The Cost — and the Importance — of Public Attention
We never tire of pointing out that FDA regulates products that represent about 20% of all consumer spending. It is a mark of FDA’s centrality to the economy, as well as to the public’s health and well-being. Indeed, last week we wrote about FDA exceptionalism: that there is no public health or regulatory agency with the same scope of mission or breadth of action. The agency is unique.
Starting from that same premise, it is easy to see why: (1) FDA is constantly in the news; (2) Congress is always asking the agency questions; and (3) FDA is part of Washington’s alphabet soup that rarely needs to be explained to those outside the Beltway. I could go on with these — it’s enough to say that everyone has heard about the FDA. Policymakers and the public demand that the agency be responsive.
My question today: What price does the FDA pay for such intense and far-reaching public attention (probably more attention than any other federal regulatory agency)? Here are some thoughts:
- Accountability is expensive. Policymakers and the public hold FDA responsible for its action. Further, FDA needs to be a good steward for the money it receives. Robust, publicly-accountable decisionmaking is resource intensive. It’s hard to identify and add up the costs of quality controls, documentation of decisions, public outreach, etc., but we can be certain a lot of money is involved in assuring agency accountability.

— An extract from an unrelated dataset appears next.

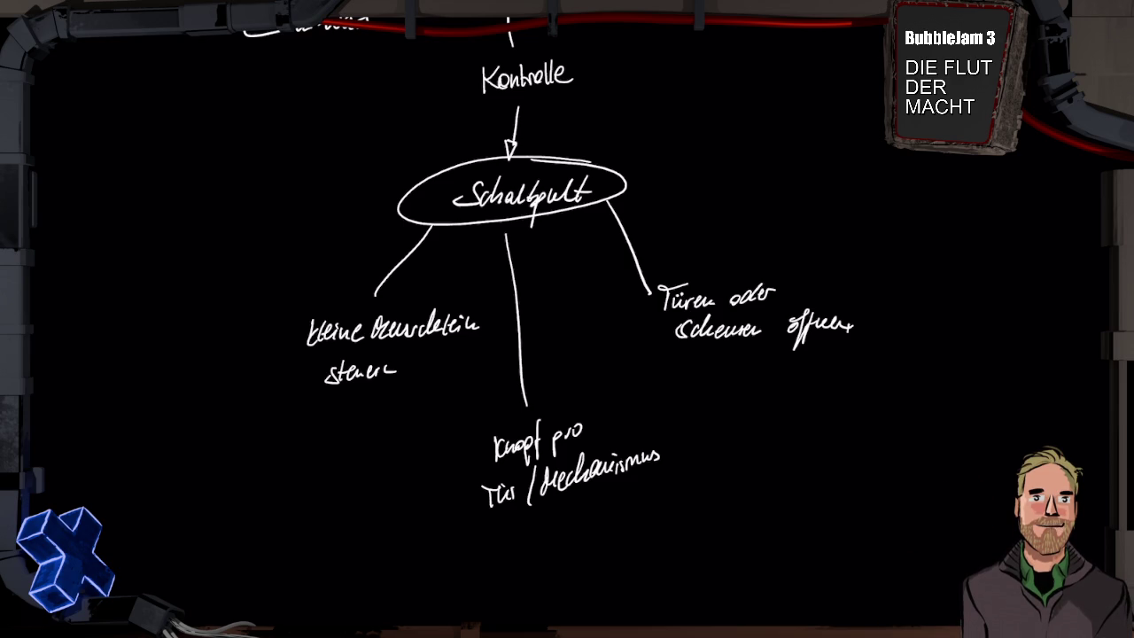
- Add a blank page, Folie 2, after the mind map via 'Leere Seite hinzufügen'
scroll(567, 319, down, 5)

- Scrutiny is time-consuming. No one is suggesting that Congress should write less often or that the media and public should ask fewer questions. Nonetheless, maintaining agency-wide staff for public outreach and Congressional liaison is necessary because of the sheer volume of time-consuming requests.
- Much of what the FDA does is undervalued. In an environment where government is widely perceived as “not working,” agency grades of C– are going to be common and A’s rare. FDA is one of the latter. The agency isn’t perfect by any means, but it tries hard and mostly succeeds; yet many would deny it the accomplishment. The Alliance is built in part on the observation that FDA doesn’t get the credit it deserves or the money it needs.
In sum, FDA’s job is made harder and more costly by the public attention the agency receives.
However, public attention is built into the agency scope of work and must be accommodated regardless of cost. While we (and the agency) might wish for quieter days and less attention — it would be hard for FDA to do its job if no one paid attention.